Nanomedicine, or the application of science at the nanometer or molecular scale, has the potential to change this. Using nanotheranostics – a combining of therapeutic and diagnostic techniques in nanomedicine – researchers at Stanford University have developed an imaging technology that specifically detects Glioblastoma cancer cells, along with a novel approach to destroying them.

“We have nanoparticle-based imaging agents that can be injected into tumor sites,” says Dr. Demir Akin, deputy director of Stanford University’s Center for Cancer Nanotechnology Excellence and Translation. “Because tumor sites have leaky blood vessels due to the gaps between the cells, the nanoparticles can go through those gaps.”
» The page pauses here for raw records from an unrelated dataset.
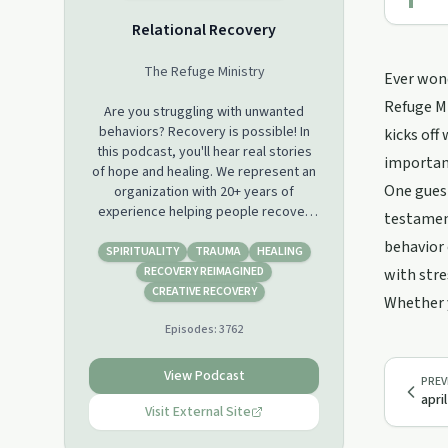
Relational Recovery
The Refuge Ministry
Ever wond
Refuge Mi
Are you struggling with unwanted
behaviors? Recovery is possible! In
kicks off
this podcast, you'll hear real stories
importanc
of hope and healing. We represent an
One guest
organization with 20+ years of
experience helping people recover
testament
from addictions through a blend of
behavior 
Christian spirituality and psychology.
SPIRITUALITY
TRAUMA
HEALING
You'll also learn about the science of
RECOVERY REIMAGINED
with stre
behavior change and how to get
CREATIVE RECOVERY
Whether y
started on your own journey to
Episodes:
3762
recovery. So whether you're just
starting out or you've been fighting
for a long time, there's something
View Podcast
PREV
here for everyone. Come join us!
apri
Visit External Site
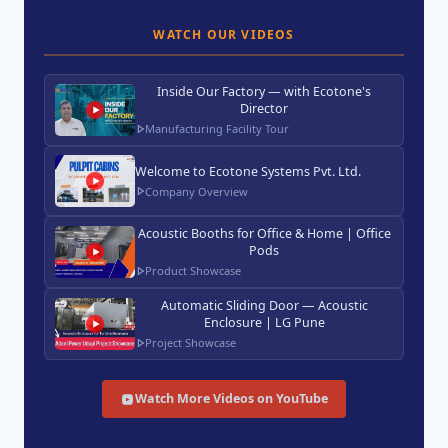
WATCH OUR VIDEOS
Inside Our Factory — with Ecotone's
Director
Manufacturing Facility Tour
Welcome to Ecotone Systems Pvt. Ltd.
Company Overview
Acoustic Booths for Office & Home | Office
Pods
Product Showcase
Automatic Sliding Door — Acoustic
Enclosure | LG Pune
Project Showcase
Watch More Videos on YouTube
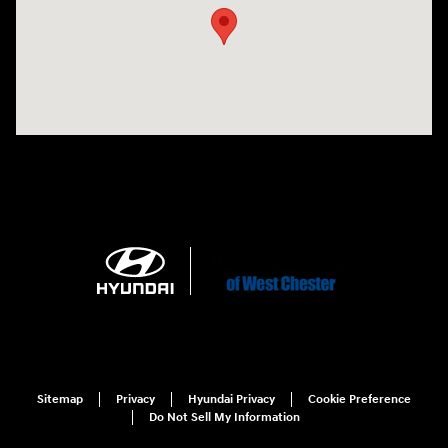
Sitemap
Privacy
Hyundai Privacy
Cookie Preference
Do Not Sell My Information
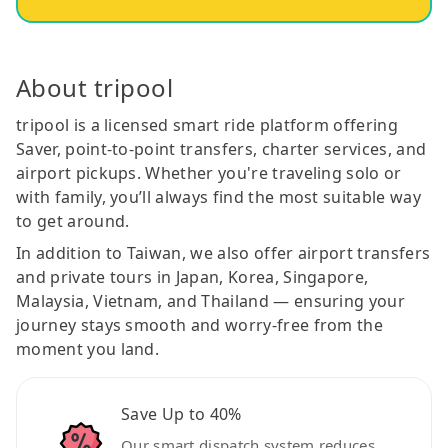
About tripool
tripool is a licensed smart ride platform offering
Saver, point-to-point transfers, charter services, and
airport pickups. Whether you're traveling solo or
with family, you’ll always find the most suitable way
to get around.
In addition to Taiwan, we also offer airport transfers
and private tours in Japan, Korea, Singapore,
Malaysia, Vietnam, and Thailand — ensuring your
journey stays smooth and worry-free from the
moment you land.
Save Up to 40%
Our smart dispatch system reduces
According to Akin, paired with infrared light, nanoparticles built to locate and infiltrate cancer cells can be used in an imaging capacity (the diagnostic portion) and since the infrared light is absorbed by the nanoparticles, the tissue containing the particles is, in turn, heated. Ultimately, this leads to the destruction of the metastatic tumor tissue.

“It is impossible to say how many nanomedicine research projects are ongoing globally at the current time, but it is certainly a rapidly expanding field,” says Ruth Duncan, co-author of “Nanomedicine(s) under the Microscope,” which provides a review of the history and evolution of nanomedicines, as well as the emerging opportunities to come.

Duncan says that nanotechnologies are being developed for applications in health care and medicine in several different ways. Nanomedicine can provide new surgical tools and devices that can be used outside the patient, and it can offer biomaterials to aid in tissue repair and drug delivery (often combined with cell therapy). As for disease, innovations are three-fold: diseases can be more accurately imaged and monitored during treatment, and therapies can be individualized and precisely targeted for better outcomes.